Practice mindfulness. While defined in a variety of ways, mindfulness simply means paying attention. Notice how you are feeling and why and then make a choice to stick with that path and or take a breath and intentionally shift. Action: Set a time each day when you will review your day with intention to notice and expand your mindfulness. Even a short review will make a difference.

Relationships matter. Take time for friends and choose friends who support the values you wish to live with. Action: Notice who your friends are. Ask yourself if you are giving the time it takes to cultivate valuable relationships. If not make a change. Keep your expectations of time with friends manageable.

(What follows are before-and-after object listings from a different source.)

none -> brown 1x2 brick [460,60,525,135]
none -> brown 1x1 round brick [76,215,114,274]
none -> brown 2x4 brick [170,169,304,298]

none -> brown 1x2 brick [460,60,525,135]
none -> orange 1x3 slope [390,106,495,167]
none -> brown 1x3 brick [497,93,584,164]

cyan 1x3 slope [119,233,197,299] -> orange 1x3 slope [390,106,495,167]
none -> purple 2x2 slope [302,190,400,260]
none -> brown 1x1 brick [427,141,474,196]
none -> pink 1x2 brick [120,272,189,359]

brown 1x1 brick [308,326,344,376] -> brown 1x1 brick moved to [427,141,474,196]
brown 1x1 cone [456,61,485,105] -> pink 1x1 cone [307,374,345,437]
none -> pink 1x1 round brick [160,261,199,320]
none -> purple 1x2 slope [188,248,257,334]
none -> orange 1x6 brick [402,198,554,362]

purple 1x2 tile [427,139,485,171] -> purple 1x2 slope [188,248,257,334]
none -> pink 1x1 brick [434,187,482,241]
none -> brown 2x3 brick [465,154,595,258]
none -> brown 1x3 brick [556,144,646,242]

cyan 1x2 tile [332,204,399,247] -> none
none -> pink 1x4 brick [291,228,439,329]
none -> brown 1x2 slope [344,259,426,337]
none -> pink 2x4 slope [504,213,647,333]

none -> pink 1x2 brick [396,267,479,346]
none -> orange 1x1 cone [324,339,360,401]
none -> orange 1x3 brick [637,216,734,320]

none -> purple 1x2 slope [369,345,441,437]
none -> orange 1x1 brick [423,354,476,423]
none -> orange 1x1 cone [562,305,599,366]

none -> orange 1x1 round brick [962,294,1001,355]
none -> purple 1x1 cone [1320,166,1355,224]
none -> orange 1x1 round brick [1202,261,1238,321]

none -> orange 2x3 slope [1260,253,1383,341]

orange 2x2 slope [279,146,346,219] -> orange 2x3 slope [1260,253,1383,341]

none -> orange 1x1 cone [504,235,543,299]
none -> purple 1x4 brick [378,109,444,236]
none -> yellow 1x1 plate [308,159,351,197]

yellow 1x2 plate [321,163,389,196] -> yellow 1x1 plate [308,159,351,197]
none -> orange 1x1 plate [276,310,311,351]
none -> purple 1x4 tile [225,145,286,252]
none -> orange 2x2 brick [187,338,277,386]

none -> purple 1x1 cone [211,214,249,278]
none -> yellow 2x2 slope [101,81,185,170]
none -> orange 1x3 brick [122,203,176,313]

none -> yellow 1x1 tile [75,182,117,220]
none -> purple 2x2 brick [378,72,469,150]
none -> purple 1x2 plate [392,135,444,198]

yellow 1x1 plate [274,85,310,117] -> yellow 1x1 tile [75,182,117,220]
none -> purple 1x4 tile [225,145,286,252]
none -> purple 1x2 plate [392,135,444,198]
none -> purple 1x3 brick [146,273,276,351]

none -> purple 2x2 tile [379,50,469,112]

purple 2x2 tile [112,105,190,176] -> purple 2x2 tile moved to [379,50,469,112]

Carpe diem! Seize the day: Action: Today is the only version of this day you’ll ever have. Take advantage of it!

Know your values. It’s easy to get caught up in the multitude of options that expand daily from numbers of cereals to forms of entertainment to interesting books. We all have twenty-four hours in a day. Take advantage of your day by knowing what is truly important so you don’t get distracted with the job of making too many unimportant choices. Action: Make a list of your top values – somewhere between five and ten items at the most. Then practice connecting your values with your choices.